Work request
Search the records below for the word "succeed", then return every line where it appears.

Collected data entries
+++++

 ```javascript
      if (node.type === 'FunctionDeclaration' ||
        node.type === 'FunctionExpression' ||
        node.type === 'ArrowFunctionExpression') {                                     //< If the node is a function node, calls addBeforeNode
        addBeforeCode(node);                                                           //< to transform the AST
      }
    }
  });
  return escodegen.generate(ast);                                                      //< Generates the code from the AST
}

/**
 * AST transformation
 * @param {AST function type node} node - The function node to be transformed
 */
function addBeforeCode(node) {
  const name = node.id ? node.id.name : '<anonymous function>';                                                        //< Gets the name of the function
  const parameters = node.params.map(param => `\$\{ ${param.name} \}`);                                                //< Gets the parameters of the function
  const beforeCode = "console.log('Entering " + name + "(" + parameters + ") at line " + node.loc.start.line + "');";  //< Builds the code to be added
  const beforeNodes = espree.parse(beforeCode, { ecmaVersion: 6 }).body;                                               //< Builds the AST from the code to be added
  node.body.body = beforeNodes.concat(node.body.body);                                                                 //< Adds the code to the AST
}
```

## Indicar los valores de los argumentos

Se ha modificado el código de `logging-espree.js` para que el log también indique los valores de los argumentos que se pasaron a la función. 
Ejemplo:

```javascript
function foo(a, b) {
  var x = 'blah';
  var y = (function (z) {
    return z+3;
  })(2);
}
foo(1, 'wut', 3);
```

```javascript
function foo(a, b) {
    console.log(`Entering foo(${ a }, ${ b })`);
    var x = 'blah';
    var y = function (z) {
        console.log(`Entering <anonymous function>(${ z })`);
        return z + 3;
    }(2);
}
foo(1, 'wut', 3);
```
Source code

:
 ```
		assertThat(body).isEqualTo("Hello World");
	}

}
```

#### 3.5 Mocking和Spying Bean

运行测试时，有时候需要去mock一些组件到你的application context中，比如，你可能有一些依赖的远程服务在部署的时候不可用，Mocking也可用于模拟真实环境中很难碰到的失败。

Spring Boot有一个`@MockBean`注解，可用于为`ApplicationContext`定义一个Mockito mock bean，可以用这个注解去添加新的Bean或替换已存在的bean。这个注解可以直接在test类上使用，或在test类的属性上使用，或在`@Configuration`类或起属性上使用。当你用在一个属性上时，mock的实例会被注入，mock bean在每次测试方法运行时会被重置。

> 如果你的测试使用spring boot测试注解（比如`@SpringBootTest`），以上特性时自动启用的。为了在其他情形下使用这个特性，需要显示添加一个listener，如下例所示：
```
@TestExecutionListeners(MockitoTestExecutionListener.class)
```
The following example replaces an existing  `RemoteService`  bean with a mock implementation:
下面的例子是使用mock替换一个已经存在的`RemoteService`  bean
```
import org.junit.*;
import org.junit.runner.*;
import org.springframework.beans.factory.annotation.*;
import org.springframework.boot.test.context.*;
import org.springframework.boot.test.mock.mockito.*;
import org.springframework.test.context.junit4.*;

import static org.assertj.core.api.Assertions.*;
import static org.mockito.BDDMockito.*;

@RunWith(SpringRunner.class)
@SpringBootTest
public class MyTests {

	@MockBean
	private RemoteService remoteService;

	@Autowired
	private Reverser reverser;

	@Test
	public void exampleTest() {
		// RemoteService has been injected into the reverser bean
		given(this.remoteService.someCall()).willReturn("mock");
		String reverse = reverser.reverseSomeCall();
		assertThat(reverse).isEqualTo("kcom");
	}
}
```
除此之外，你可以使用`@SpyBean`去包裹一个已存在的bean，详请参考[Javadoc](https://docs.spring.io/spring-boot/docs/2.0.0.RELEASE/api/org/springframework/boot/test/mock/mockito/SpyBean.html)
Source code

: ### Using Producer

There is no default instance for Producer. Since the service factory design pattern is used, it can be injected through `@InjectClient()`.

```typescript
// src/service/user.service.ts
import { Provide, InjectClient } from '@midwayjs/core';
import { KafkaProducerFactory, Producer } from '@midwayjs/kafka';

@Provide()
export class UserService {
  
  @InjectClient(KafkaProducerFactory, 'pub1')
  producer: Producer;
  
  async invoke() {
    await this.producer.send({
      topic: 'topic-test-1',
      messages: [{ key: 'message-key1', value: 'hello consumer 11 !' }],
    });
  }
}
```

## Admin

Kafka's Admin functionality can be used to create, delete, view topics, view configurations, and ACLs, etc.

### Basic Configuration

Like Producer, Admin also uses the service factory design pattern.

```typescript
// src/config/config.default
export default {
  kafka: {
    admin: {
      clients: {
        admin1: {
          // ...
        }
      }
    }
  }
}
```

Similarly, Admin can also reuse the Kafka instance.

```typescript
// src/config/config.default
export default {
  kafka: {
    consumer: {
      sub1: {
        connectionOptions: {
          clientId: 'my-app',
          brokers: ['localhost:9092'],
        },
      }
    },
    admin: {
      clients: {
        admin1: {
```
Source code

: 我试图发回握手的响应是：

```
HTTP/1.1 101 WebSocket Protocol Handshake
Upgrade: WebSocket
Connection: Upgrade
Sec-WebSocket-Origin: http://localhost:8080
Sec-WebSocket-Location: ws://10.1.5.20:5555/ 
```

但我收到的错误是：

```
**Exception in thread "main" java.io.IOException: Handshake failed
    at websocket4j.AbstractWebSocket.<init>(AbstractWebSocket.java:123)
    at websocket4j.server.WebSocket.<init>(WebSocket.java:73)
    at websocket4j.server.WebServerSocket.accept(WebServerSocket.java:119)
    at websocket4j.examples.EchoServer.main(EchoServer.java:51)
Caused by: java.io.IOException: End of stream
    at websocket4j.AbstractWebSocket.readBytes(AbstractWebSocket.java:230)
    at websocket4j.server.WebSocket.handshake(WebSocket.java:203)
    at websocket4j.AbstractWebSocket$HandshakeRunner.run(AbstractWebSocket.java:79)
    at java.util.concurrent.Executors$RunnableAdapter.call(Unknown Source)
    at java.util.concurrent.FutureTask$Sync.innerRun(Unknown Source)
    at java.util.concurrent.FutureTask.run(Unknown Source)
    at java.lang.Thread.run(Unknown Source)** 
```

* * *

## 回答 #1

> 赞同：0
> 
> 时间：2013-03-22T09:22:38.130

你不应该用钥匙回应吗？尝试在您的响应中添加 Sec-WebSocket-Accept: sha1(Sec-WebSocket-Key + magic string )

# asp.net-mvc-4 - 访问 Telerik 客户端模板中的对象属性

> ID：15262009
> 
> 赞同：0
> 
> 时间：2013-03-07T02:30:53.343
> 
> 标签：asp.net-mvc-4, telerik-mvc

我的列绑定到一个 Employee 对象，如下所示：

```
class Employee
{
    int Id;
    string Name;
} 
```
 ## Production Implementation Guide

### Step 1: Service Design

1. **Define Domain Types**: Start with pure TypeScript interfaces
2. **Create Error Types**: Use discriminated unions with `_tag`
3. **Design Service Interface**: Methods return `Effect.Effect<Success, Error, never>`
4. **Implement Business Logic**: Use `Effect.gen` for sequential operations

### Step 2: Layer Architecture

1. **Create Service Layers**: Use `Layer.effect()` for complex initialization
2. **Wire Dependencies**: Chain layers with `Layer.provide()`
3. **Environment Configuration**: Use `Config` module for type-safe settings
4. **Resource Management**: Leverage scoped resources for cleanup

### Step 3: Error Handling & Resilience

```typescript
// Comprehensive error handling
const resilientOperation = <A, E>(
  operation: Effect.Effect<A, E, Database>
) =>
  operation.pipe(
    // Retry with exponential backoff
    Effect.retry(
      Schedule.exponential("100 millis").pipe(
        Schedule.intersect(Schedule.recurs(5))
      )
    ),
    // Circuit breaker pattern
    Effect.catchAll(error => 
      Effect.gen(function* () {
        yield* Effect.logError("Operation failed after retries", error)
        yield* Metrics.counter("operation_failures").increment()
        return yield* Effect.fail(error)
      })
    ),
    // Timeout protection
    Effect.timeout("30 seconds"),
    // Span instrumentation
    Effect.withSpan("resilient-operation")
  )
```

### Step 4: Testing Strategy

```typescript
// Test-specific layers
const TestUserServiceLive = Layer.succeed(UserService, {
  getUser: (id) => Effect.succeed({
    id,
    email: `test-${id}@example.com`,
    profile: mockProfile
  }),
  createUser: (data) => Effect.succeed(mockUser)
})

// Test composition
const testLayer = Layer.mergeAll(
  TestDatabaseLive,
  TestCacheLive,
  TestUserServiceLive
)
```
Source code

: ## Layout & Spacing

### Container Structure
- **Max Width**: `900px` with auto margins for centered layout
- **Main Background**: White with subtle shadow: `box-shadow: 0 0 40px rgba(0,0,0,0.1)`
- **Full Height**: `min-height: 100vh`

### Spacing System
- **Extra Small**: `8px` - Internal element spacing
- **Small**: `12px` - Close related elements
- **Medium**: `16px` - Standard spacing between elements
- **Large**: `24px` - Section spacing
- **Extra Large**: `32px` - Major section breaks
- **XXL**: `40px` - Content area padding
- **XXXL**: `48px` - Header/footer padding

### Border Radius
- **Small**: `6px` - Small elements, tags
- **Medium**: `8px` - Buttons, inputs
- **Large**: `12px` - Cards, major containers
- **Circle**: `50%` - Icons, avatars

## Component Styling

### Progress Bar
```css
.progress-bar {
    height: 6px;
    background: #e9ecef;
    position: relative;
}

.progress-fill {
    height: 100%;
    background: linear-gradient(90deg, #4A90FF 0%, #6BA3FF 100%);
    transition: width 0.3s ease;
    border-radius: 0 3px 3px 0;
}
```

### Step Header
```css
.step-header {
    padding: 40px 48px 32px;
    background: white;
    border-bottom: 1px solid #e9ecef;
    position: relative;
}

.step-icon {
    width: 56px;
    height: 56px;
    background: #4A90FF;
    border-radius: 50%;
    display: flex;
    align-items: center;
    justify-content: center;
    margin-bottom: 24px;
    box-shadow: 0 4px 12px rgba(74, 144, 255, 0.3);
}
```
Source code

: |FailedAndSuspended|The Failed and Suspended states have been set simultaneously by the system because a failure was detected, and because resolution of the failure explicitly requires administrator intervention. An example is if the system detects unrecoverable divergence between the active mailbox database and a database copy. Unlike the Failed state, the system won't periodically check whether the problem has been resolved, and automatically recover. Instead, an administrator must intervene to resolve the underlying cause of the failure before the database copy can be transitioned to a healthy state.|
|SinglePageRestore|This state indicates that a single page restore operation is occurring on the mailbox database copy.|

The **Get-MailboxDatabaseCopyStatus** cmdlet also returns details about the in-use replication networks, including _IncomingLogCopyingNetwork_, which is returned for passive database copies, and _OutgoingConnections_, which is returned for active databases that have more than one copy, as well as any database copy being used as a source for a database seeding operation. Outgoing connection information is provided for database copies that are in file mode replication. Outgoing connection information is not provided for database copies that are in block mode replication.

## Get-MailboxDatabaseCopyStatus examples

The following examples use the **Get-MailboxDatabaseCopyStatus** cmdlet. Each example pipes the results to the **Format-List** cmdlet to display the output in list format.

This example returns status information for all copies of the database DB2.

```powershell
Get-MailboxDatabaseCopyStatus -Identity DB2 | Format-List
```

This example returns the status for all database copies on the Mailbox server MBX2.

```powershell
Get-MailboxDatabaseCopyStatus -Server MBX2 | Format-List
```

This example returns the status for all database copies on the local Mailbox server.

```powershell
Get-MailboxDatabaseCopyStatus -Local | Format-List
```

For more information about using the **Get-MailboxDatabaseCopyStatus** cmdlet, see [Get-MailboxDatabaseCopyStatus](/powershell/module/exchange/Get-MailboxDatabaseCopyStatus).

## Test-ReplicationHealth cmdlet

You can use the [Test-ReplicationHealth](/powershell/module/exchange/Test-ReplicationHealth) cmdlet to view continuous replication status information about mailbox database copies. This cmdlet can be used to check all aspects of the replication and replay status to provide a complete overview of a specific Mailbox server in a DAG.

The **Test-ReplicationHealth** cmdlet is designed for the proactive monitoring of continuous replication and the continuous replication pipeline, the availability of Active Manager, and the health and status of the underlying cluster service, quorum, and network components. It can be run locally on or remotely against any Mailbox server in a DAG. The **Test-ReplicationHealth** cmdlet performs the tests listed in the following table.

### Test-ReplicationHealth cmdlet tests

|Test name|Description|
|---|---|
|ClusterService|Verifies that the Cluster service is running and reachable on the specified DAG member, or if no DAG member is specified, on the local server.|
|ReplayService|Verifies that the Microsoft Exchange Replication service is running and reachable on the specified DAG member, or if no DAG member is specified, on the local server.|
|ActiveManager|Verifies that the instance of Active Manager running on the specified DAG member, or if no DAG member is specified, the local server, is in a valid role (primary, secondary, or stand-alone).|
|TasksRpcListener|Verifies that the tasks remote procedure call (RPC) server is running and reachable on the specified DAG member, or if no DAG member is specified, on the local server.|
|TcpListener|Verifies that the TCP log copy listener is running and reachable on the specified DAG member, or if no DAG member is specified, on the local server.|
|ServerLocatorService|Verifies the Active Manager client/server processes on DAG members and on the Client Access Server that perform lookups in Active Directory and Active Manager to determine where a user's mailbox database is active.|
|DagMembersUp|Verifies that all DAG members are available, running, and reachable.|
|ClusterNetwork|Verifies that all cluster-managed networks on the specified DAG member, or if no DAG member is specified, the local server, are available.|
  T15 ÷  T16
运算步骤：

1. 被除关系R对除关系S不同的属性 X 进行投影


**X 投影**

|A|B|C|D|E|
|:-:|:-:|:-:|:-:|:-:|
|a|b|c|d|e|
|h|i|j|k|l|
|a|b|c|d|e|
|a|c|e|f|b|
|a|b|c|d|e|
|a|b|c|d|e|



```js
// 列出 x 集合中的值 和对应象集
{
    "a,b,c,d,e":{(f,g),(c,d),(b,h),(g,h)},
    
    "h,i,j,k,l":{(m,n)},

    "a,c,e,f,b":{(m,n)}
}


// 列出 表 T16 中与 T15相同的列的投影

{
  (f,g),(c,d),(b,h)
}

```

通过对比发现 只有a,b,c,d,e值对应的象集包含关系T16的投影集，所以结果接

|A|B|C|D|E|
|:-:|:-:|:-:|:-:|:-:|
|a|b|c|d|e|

+++++

Exercise solution
const TestUserServiceLive = Layer.succeed(UserService, {
  getUser: (id) => Effect.succeed({
  createUser: (data) => Effect.succeed(mockUser)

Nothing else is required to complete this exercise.